Mit Blick jenseits der Grenzen von luftgekühlten Systemen haben die Züricher Forscher vor, ihr Konzept eines verzweigten Kanaldesigns weiter zu entwickeln. Dabei geht es um einen neuartigen und vielversprechenen Ansatz für Wasserkühlung. Unter dem Namen "Direct Jet Impingement" wird dabei Wasser auf die Rückseite eines Chips verteilt und wieder abgesaugt in einem komplett geschlossenen System, das aus einer Aufstellung von bis zu 50.000 winzigen Ausbringungspunkten und einer komplexen baumartigen Rückführungsarchitektur besteht.

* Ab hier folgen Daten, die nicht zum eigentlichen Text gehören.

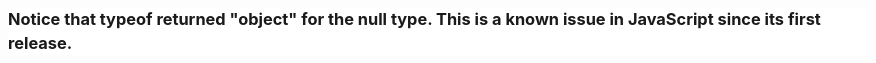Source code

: ### Notice that typeof returned "object" for the null type. This is a known issue in JavaScript since its first release.

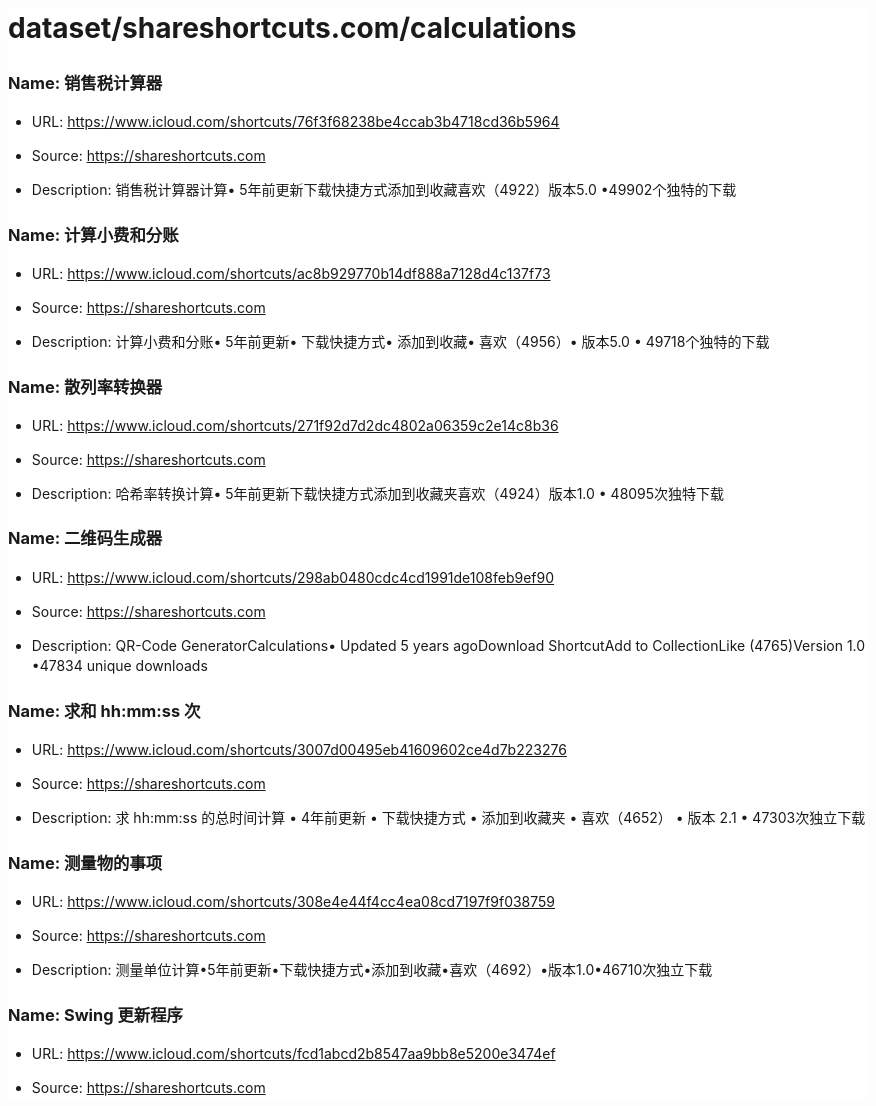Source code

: # dataset/shareshortcuts.com/calculations

### Name: 销售税计算器

- URL: https://www.icloud.com/shortcuts/76f3f68238be4ccab3b4718cd36b5964

- Source: https://shareshortcuts.com

- Description: 销售税计算器计算• 5年前更新下载快捷方式添加到收藏喜欢（4922）版本5.0 •49902个独特的下载

### Name: 计算小费和分账

- URL: https://www.icloud.com/shortcuts/ac8b929770b14df888a7128d4c137f73

- Source: https://shareshortcuts.com

- Description: 计算小费和分账• 5年前更新• 下载快捷方式• 添加到收藏• 喜欢（4956）• 版本5.0 • 49718个独特的下载

### Name: 散列率转换器

- URL: https://www.icloud.com/shortcuts/271f92d7d2dc4802a06359c2e14c8b36

- Source: https://shareshortcuts.com

- Description: 哈希率转换计算• 5年前更新下载快捷方式添加到收藏夹喜欢（4924）版本1.0 • 48095次独特下载

### Name: 二维码生成器

- URL: https://www.icloud.com/shortcuts/298ab0480cdc4cd1991de108feb9ef90

- Source: https://shareshortcuts.com

- Description: QR-Code GeneratorCalculations• Updated 5 years agoDownload ShortcutAdd to CollectionLike (4765)Version 1.0 •47834 unique downloads

### Name: 求和 hh:mm:ss 次

- URL: https://www.icloud.com/shortcuts/3007d00495eb41609602ce4d7b223276

- Source: https://shareshortcuts.com

- Description: 求 hh:mm:ss 的总时间计算 • 4年前更新 • 下载快捷方式 • 添加到收藏夹 • 喜欢（4652） • 版本 2.1 • 47303次独立下载

### Name: 测量物的事项

- URL: https://www.icloud.com/shortcuts/308e4e44f4cc4ea08cd7197f9f038759

- Source: https://shareshortcuts.com

- Description: 测量单位计算•5年前更新•下载快捷方式•添加到收藏•喜欢（4692）•版本1.0•46710次独立下载

### Name: Swing 更新程序

- URL: https://www.icloud.com/shortcuts/fcd1abcd2b8547aa9bb8e5200e3474ef

- Source: https://shareshortcuts.com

Durch die Entwicklung eines komplett geschlossenen Systems gibt es kein Risiko, daß Kühlflüssigkeit mit der Elektronik auf dem Chip in Berührung kommt. Darüberhinaus war das IBM Team in der Lage, die Kühleigenschaften des Systems zu verbessern, indem Wege gefunden wurden, die Strukturen direkt auf der Rückseite des Chips aufzubringen und dadurch die Widerstand erzeugenden Wärmeschnittstellen zwischen Kühlsystem und Silizium zu vermeiden.
Die ersten Laborergebnisse sind beeindruckend. Das Team hat die Kühlung von Energiedichten von bis zu 370 Watt pro Quadratzentimeter mit Wasser als Kühlungsmittel nachgewiesen. Dies liegt weit jenseits der Grenzen gegenwärtiger Luft-Kühlungstechnologien, die circa 75 Watt pro Quadratzentimeter erreichen. Dennoch verbraucht das neue System viel weniger Energie für die Umwälzung als andere Kühlsysteme derzeit.